Kate Beckinsale Slams the Daily Mail for Falsifying Exclusive Story Regarding her Mother’s Illness

Over the past year or so, actress Kate Beckinsale has been through a lot. Her stepfather, actor Roy Battersby, died in January. Her mother has been dealing with cancer. And throughout it all, Beckinsale herself has been very ill and spent a lot of time in hospital. At one point, the stress of her situation led to her burning a hole in her esophagus, which led to vomiting fits and blood loss. She’s experienced a lot of social media harassment throughout this, largely of the body-shaming kind, and she’s fired off a number of clapbacks against said trolls. Now, she’s going after the Daily Mail, one of many British tabloids that have obsessed over Beckinsale’s recent troubles.
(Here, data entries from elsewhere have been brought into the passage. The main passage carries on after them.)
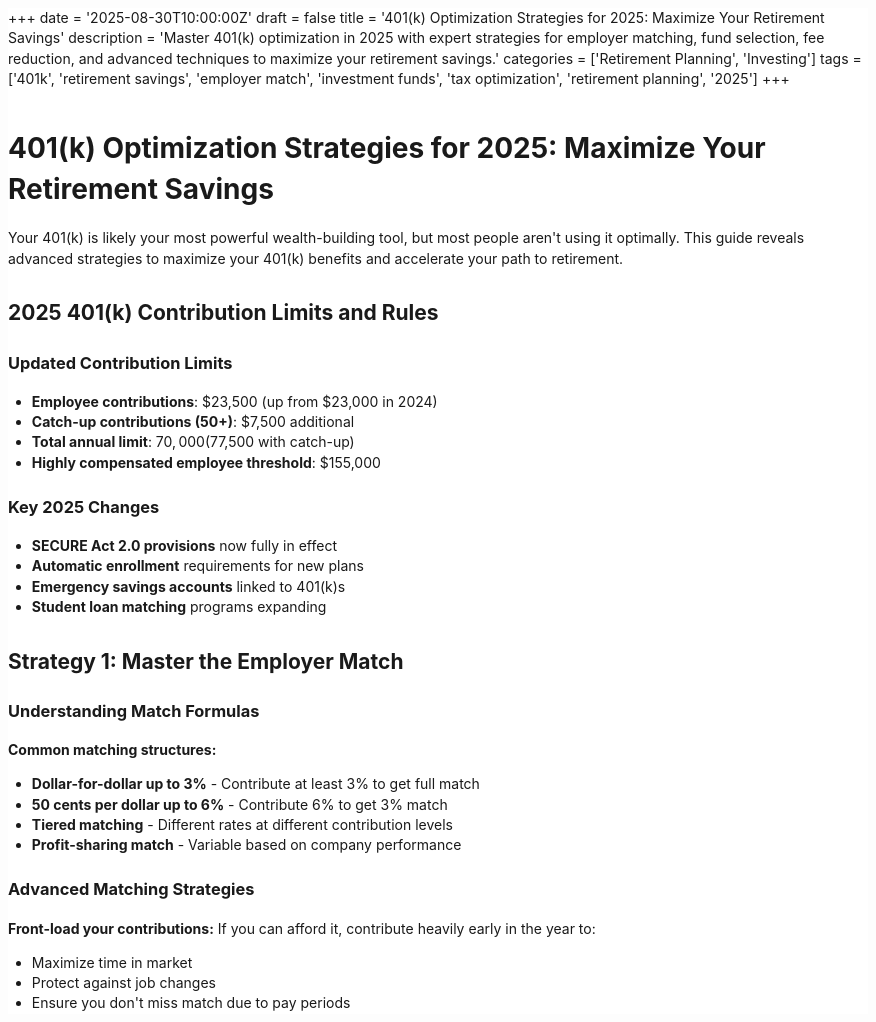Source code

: +++
date = '2025-08-30T10:00:00Z'
draft = false
title = '401(k) Optimization Strategies for 2025: Maximize Your Retirement Savings'
description = 'Master 401(k) optimization in 2025 with expert strategies for employer matching, fund selection, fee reduction, and advanced techniques to maximize your retirement savings.'
categories = ['Retirement Planning', 'Investing']
tags = ['401k', 'retirement savings', 'employer match', 'investment funds', 'tax optimization', 'retirement planning', '2025']
+++

# 401(k) Optimization Strategies for 2025: Maximize Your Retirement Savings

Your 401(k) is likely your most powerful wealth-building tool, but most people aren't using it optimally. This guide reveals advanced strategies to maximize your 401(k) benefits and accelerate your path to retirement.

## 2025 401(k) Contribution Limits and Rules

### Updated Contribution Limits
- **Employee contributions**: $23,500 (up from $23,000 in 2024)
- **Catch-up contributions (50+)**: $7,500 additional
- **Total annual limit**: $70,000 ($77,500 with catch-up)
- **Highly compensated employee threshold**: $155,000

### Key 2025 Changes
- **SECURE Act 2.0 provisions** now fully in effect
- **Automatic enrollment** requirements for new plans
- **Emergency savings accounts** linked to 401(k)s
- **Student loan matching** programs expanding

## Strategy 1: Master the Employer Match

### Understanding Match Formulas
**Common matching structures:**
- **Dollar-for-dollar up to 3%** - Contribute at least 3% to get full match
- **50 cents per dollar up to 6%** - Contribute 6% to get 3% match
- **Tiered matching** - Different rates at different contribution levels
- **Profit-sharing match** - Variable based on company performance

### Advanced Matching Strategies

**Front-load your contributions:**
If you can afford it, contribute heavily early in the year to:
- Maximize time in market
- Protect against job changes
- Ensure you don't miss match due to pay periods
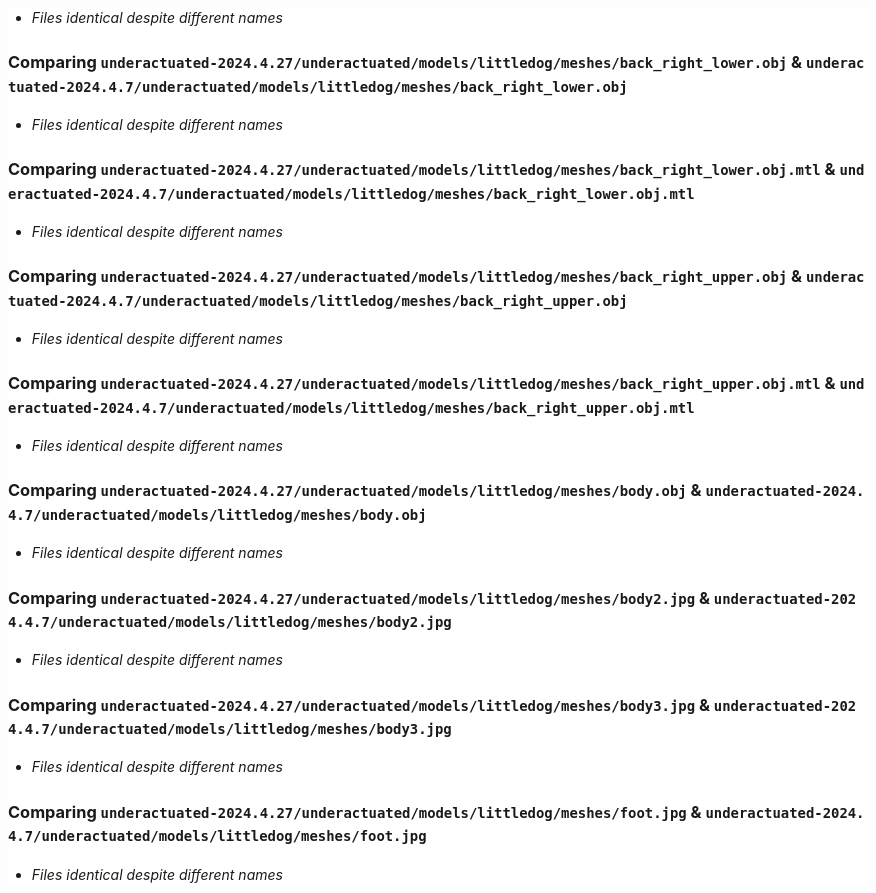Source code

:  * *Files identical despite different names*

### Comparing `underactuated-2024.4.27/underactuated/models/littledog/meshes/back_right_lower.obj` & `underactuated-2024.4.7/underactuated/models/littledog/meshes/back_right_lower.obj`

 * *Files identical despite different names*

### Comparing `underactuated-2024.4.27/underactuated/models/littledog/meshes/back_right_lower.obj.mtl` & `underactuated-2024.4.7/underactuated/models/littledog/meshes/back_right_lower.obj.mtl`

 * *Files identical despite different names*

### Comparing `underactuated-2024.4.27/underactuated/models/littledog/meshes/back_right_upper.obj` & `underactuated-2024.4.7/underactuated/models/littledog/meshes/back_right_upper.obj`

 * *Files identical despite different names*

### Comparing `underactuated-2024.4.27/underactuated/models/littledog/meshes/back_right_upper.obj.mtl` & `underactuated-2024.4.7/underactuated/models/littledog/meshes/back_right_upper.obj.mtl`

 * *Files identical despite different names*

### Comparing `underactuated-2024.4.27/underactuated/models/littledog/meshes/body.obj` & `underactuated-2024.4.7/underactuated/models/littledog/meshes/body.obj`

 * *Files identical despite different names*

### Comparing `underactuated-2024.4.27/underactuated/models/littledog/meshes/body2.jpg` & `underactuated-2024.4.7/underactuated/models/littledog/meshes/body2.jpg`

 * *Files identical despite different names*

### Comparing `underactuated-2024.4.27/underactuated/models/littledog/meshes/body3.jpg` & `underactuated-2024.4.7/underactuated/models/littledog/meshes/body3.jpg`

 * *Files identical despite different names*

### Comparing `underactuated-2024.4.27/underactuated/models/littledog/meshes/foot.jpg` & `underactuated-2024.4.7/underactuated/models/littledog/meshes/foot.jpg`

 * *Files identical despite different names*
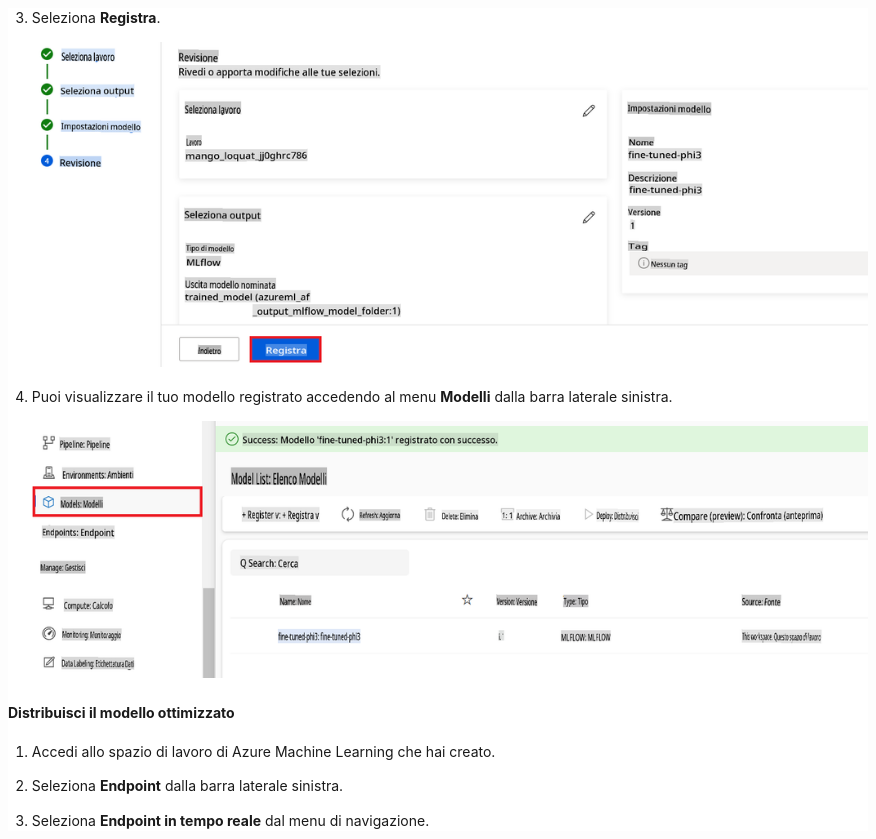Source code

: 3. Seleziona **Registra**.

    ![Seleziona registra.](../../../../../../translated_images/07-04-register.71316a5a4d2e1f520f14fee93be7865a785971cdfdd8cd08779866f5f29f7da4.it.png)

4. Puoi visualizzare il tuo modello registrato accedendo al menu **Modelli** dalla barra laterale sinistra.

    ![Modello registrato.](../../../../../../translated_images/07-05-registered-model.969e2ec99a4cbf5cc9bb006b118110803853a15aa3c499eceb7812d976bd6128.it.png)

#### Distribuisci il modello ottimizzato

1. Accedi allo spazio di lavoro di Azure Machine Learning che hai creato.

1. Seleziona **Endpoint** dalla barra laterale sinistra.

1. Seleziona **Endpoint in tempo reale** dal menu di navigazione.
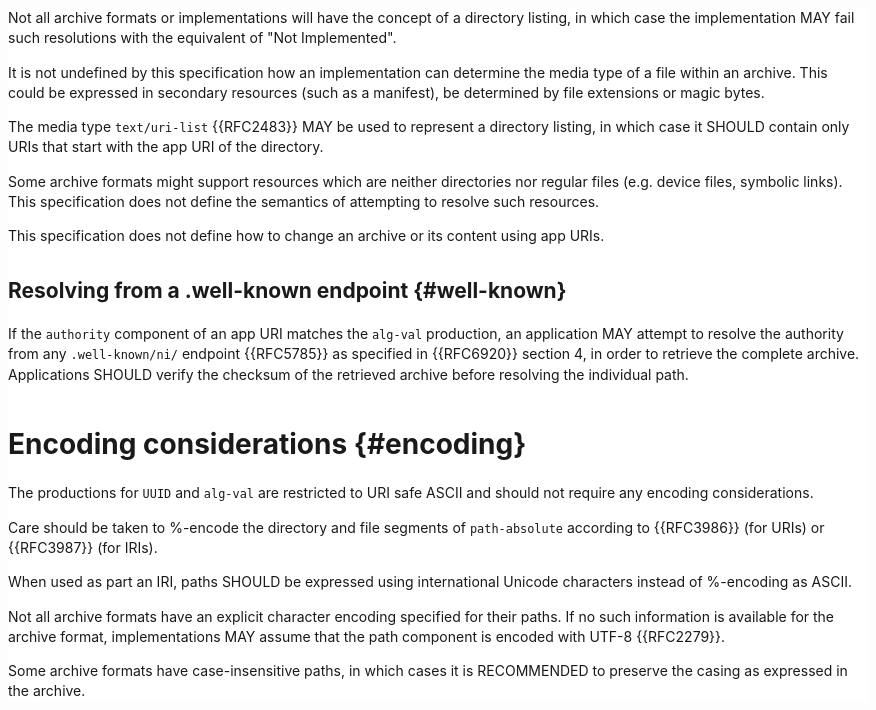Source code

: Not all archive formats or implementations will have the
concept of a directory listing, in which case
the implementation MAY fail such resolutions with the
equivalent of "Not Implemented".

It is not undefined by this specification how an implementation
can determine the media type of a file within an archive. This could
be expressed in secondary resources (such as a manifest),
be determined by file extensions or magic bytes.

The media type `text/uri-list` {{RFC2483}} MAY be used to represent
a directory listing, in which case it SHOULD contain only URIs
that start with the app URI of the directory.

Some archive formats might support resources which are
neither directories nor regular files (e.g. device files,
symbolic links). This specification does not define the
semantics of attempting to resolve such resources.

This specification does not define how to change an archive
or its content using app URIs.


Resolving from a .well-known endpoint  {#well-known}
-------------------------------------

If the `authority` component of an app URI matches the `alg-val`
production, an application MAY attempt to resolve the authority
from any `.well-known/ni/` endpoint {{RFC5785}} as specified in
{{RFC6920}} section 4, in order to retrieve the complete
archive. Applications SHOULD verify the checksum of the
retrieved archive before resolving the individual path.


Encoding considerations   {#encoding}
=======================

The productions for `UUID` and `alg-val` are restricted to
URI safe ASCII and should not require any encoding considerations.

Care should be taken to %-encode the directory and file segments
of `path-absolute` according to {{RFC3986}} (for URIs) or
{{RFC3987}} (for IRIs).

When used as part an IRI, paths SHOULD be expressed using
international Unicode characters instead of %-encoding as ASCII.

Not all archive formats have an explicit
character encoding specified for their paths.
If no such information is available for the archive format,
implementations MAY assume that the path component
is encoded with UTF-8 {{RFC2279}}.

Some archive formats have case-insensitive paths, in
which cases it is RECOMMENDED to preserve the casing
as expressed in the archive.

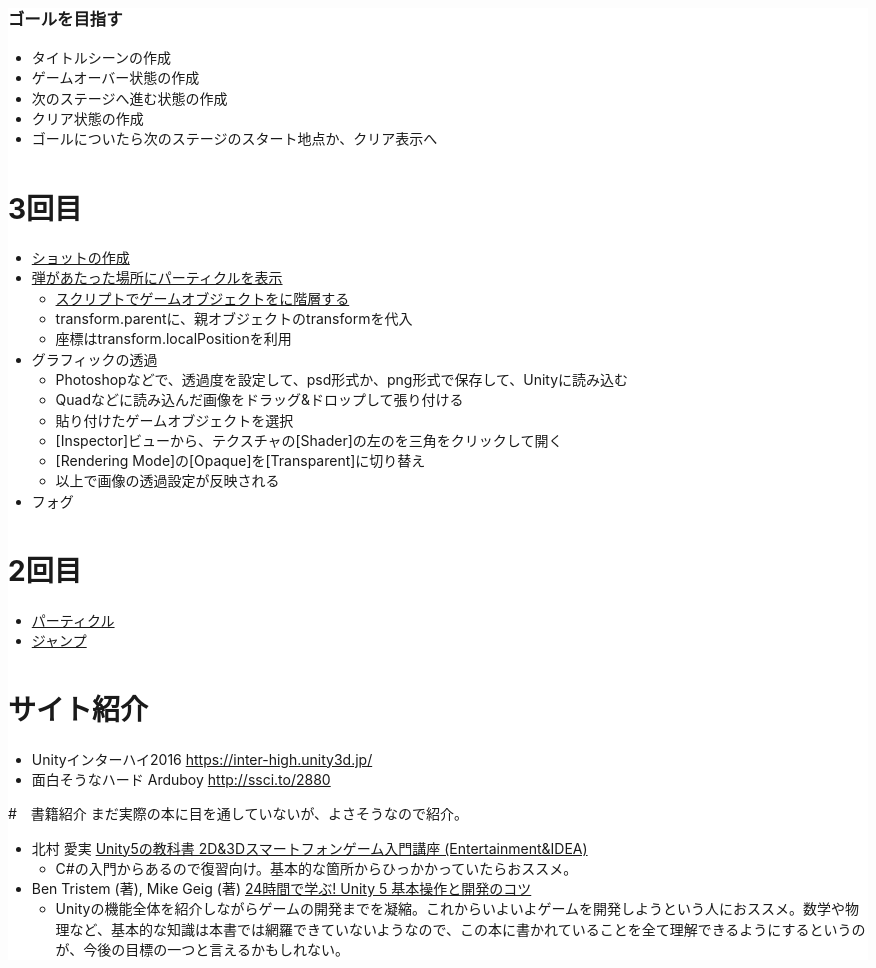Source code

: ### ゴールを目指す
- タイトルシーンの作成
- ゲームオーバー状態の作成
- 次のステージへ進む状態の作成
- クリア状態の作成
- ゴールについたら次のステージのスタート地点か、クリア表示へ



# 3回目
- [ショットの作成](https://github.com/tanakaedu/dat161-aki/wiki/%E5%BC%BE%E3%82%92%E6%92%83%E3%81%A4)
- [弾があたった場所にパーティクルを表示](https://github.com/tanakaedu/dat161-aki/wiki/%E3%81%B6%E3%81%A4%E3%81%8B%E3%81%A3%E3%81%9F%E5%A0%B4%E6%89%80%E3%81%AB%E7%85%99%E3%82%92%E8%A1%A8%E7%A4%BA)
  - [スクリプトでゲームオブジェクトをに階層する](https://github.com/tanakaedu/dat161-aki/wiki/%E3%82%B9%E3%82%AF%E3%83%AA%E3%83%97%E3%83%88%E3%81%A7%E8%A6%AA%E5%AD%90%E9%9A%8E%E5%B1%A4%E3%82%92%E8%A8%AD%E5%AE%9A%E3%81%99%E3%82%8B)
  - transform.parentに、親オブジェクトのtransformを代入
  - 座標はtransform.localPositionを利用
- グラフィックの透過
  - Photoshopなどで、透過度を設定して、psd形式か、png形式で保存して、Unityに読み込む
  - Quadなどに読み込んだ画像をドラッグ&ドロップして張り付ける
  - 貼り付けたゲームオブジェクトを選択
  - [Inspector]ビューから、テクスチャの[Shader]の左のを三角をクリックして開く
  - [Rendering Mode]の[Opaque]を[Transparent]に切り替え
  - 以上で画像の透過設定が反映される
- フォグ


# 2回目
- [パーティクル](https://github.com/tanakaedu/dat161-aki/wiki/%E3%83%91%E3%83%BC%E3%83%86%E3%82%A3%E3%82%AF%E3%83%AB)
- [ジャンプ](https://github.com/tanakaedu/dat161-aki/wiki/%E3%82%AD%E3%83%A3%E3%83%A9%E3%82%AF%E3%82%BF%E3%83%BC%E3%81%AE%E3%82%B8%E3%83%A3%E3%83%B3%E3%83%97)


# サイト紹介
- Unityインターハイ2016 https://inter-high.unity3d.jp/
- 面白そうなハード Arduboy http://ssci.to/2880

#　書籍紹介
まだ実際の本に目を通していないが、よさそうなので紹介。
- 北村 愛実 [Unity5の教科書 2D&3Dスマートフォンゲーム入門講座 (Entertainment&IDEA) ](https://www.amazon.co.jp/dp/4862463541/)
  - C#の入門からあるので復習向け。基本的な箇所からひっかかっていたらおススメ。
- Ben Tristem (著), Mike Geig (著) [24時間で学ぶ! Unity 5 基本操作と開発のコツ](https://www.amazon.co.jp/dp/4862463541/)
  - Unityの機能全体を紹介しながらゲームの開発までを凝縮。これからいよいよゲームを開発しようという人におススメ。数学や物理など、基本的な知識は本書では網羅できていないようなので、この本に書かれていることを全て理解できるようにするというのが、今後の目標の一つと言えるかもしれない。
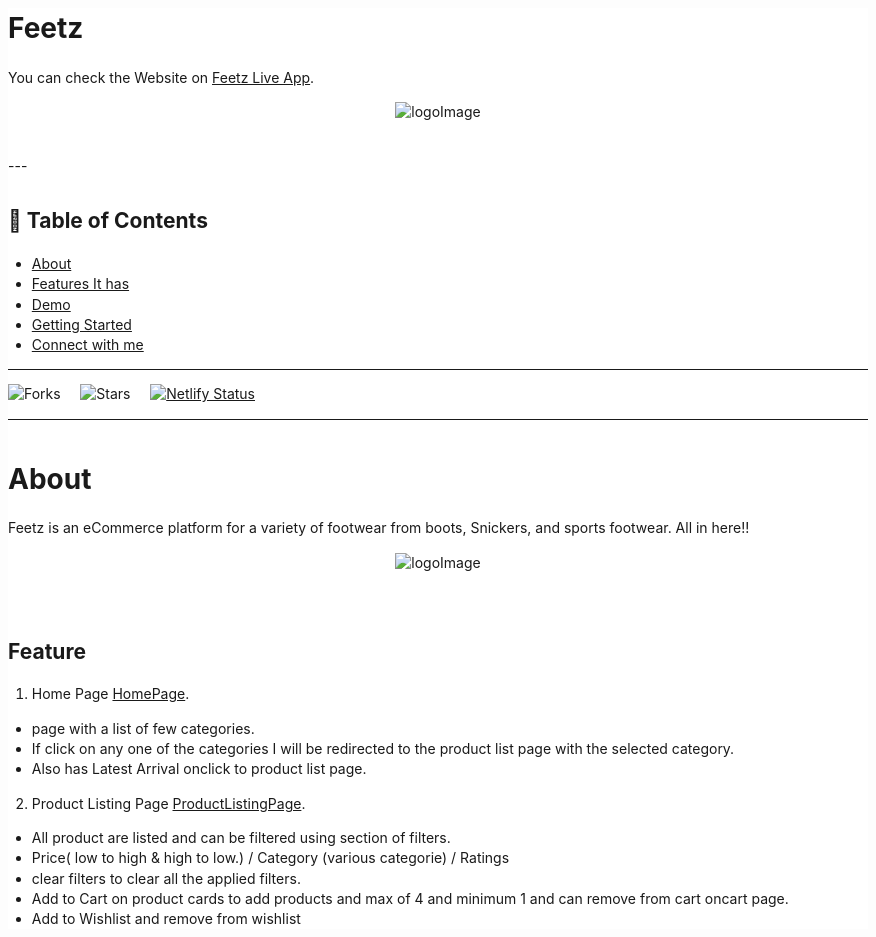 # Feetz

 You can check the Website on  [Feetz Live App](https://feetz.netlify.app/).



 <p align="center"> <img src="https://github.com/tarunsankhla/Ecommerce/blob/master/asset/img/logo.png" alt="logoImage" width="200px" height="200px" /></p>
 <br/>
 ---

## 📕 Table of Contents


- [About](#About)
- [Features It has](#Feature)
- [Demo](#Demo)
- [Getting Started](#Getting-Started-with-Create-React-App)
- [Connect with me](#Connect-with-me)

---
 ![Forks](https://img.shields.io/github/forks/tarunsankhla/Ecommerce) &nbsp;&nbsp;&nbsp;
![Stars](https://img.shields.io/github/stars/tarunsankhla/Ecommerce) &nbsp;&nbsp;&nbsp;
[![Netlify Status](https://api.netlify.com/api/v1/badges/adcfa4f3-f1ea-4b60-bda0-c477df35810f/deploy-status)](https://app.netlify.com/sites/feetz/deploys) &nbsp;&nbsp;&nbsp;
 <hr/>
 
 # About
 Feetz is an eCommerce platform for a variety of footwear from boots, Snickers, and sports footwear. All in here!!
  <p align="center"> <img src="https://github.com/tarunsankhla/Ecommerce/blob/master/asset/img/logo_banner.png" alt="logoImage" width="100%" height="auto" /></p>
 <br/>



## Feature

1. Home Page  [HomePage](https://feetz.netlify.app/).
  -  page with a list of few categories.
  - If  click on any one of the categories I will be redirected to the product list page with the selected category.
  - Also has Latest Arrival onclick to product list page.

2. Product Listing Page [ProductListingPage](https://feetz.netlify.app/products).
 - All product are listed and can be filtered using section of filters.
 - Price( low to high & high to low.) / Category (various categorie) / Ratings
 -  clear filters to clear all the applied filters.
 - Add to Cart on product cards to add products and max of 4 and minimum 1 and can remove from cart oncart page.
 - Add to Wishlist and remove from wishlist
On Instagram, she shared a headline on the Mail Online website, wherein columnist Richard Eden who ‘Kate Beckinsale opens up about the ‘difficult’ time she’s going through with her mother’s cancer.’ The headline and ensuing story are written in a manner that suggests Beckinsale actually talked to Eden and offered him an exclusive update on her family life. She didn’t do that, and she wants the world to know. She wrote: ‘Richard Eden was not at this event despite implying that he was and had a conversation with me – in actual fact I was ambushed at the end of a red carpet for a charity event I was a chair of in aid of disadvantaged children and refugees by a woman I thought at first was part of the event . Once she started asking personal questions she was shut down by both myself and one of the event organisers .’

She adds that, despite her team asking the publication to remove this article, they have refused to do so. ‘Do better, daily mail – our entire industry knows that you hate and shame women . In fact, it is apparent to everyone.’

She’s calling out a depressingly popular tabloid tactic: ambush someone under questionable and inappropriate circumstances, get a quick soundbite about a specific issue, then spin it into an ‘exclusive’ that can largely be used for SEO bait, regardless of its accuracy or ethical qualities. The Daily Mail is but the most ruthlessly efficient executor of this strategy. They pump out more content than anyone else, having gamified the system to a terrifying degree. A big part of this mess involves mining social media for easy ‘reporting.’

Beckinsale is no stranger to this. In 2003, she received a published apology from the Daily Mail after it claimed she spent time in a ‘clinic’ following her split from the actor Michael Sheen. In 2009, she received £20,000 in damages from the Express Newspapers group after the Daily Express reported that she was ‘facing heartbreak’ after losing out on a major movie role. Late last year, the Daily Mail had ‘exclusive’ photographs of her and her mother taking their stepfather to hospital. They’ve posted a lot of articles on Beckinsale over the past year. They’ve written 25 pieces that either feature her or are centred on her life in July alone. Most of them are ‘concern’ about her not acting her age, her illness-induced weight loss, her grief, and her love life. It’s pretty standard tabloid guff, the kind of fluff that doesn’t fully reveal its insidious nature upon first glance. Reading that so-called ‘exclusive’ about Beckinsale’s mother and her health, it seems prying but not any more so than how this rag usually covers such stories. But then you remember how it was obtained.

Also, it should surprise literally nobody but Richard Eden, the vulture who wrote that, is one of the media’s leading anti-Meghan Markle voices. His respect for women is evident, eh?

Beckinsale’s had a hard time lately, and she’s dealt with it by being pretty candid online. She’s also a noted kook whose Instagram presence is a delightful surprise, full of great one-liners, moments of slapstick, and a willingness from Beckinsale herself to be silly and anti-glamour. I once saw her described as the drag version of herself and that’s spot-on. So, amid her very raw grief over her stepfather, she’s done stuff like moon people from a hotel room, dance in her bikini, and cheer on the English football squad with a cheeky rewrite of the Lord’s Prayer. None of this is new to anyone who’s followed Beckinsale, but the concern-trolling misogyny is more potent than ever following her step-dad’s death and mother’s illness. It reminds me a lot of the way that people write about Britney Spears post-conservatorship, cloaking their obvious disdain for her unruly behaviour as some sort of alarm. There’s no real worry for Beckinsale in her grief or health troubles. It’s all just another excuse to treat her as a public punching bag.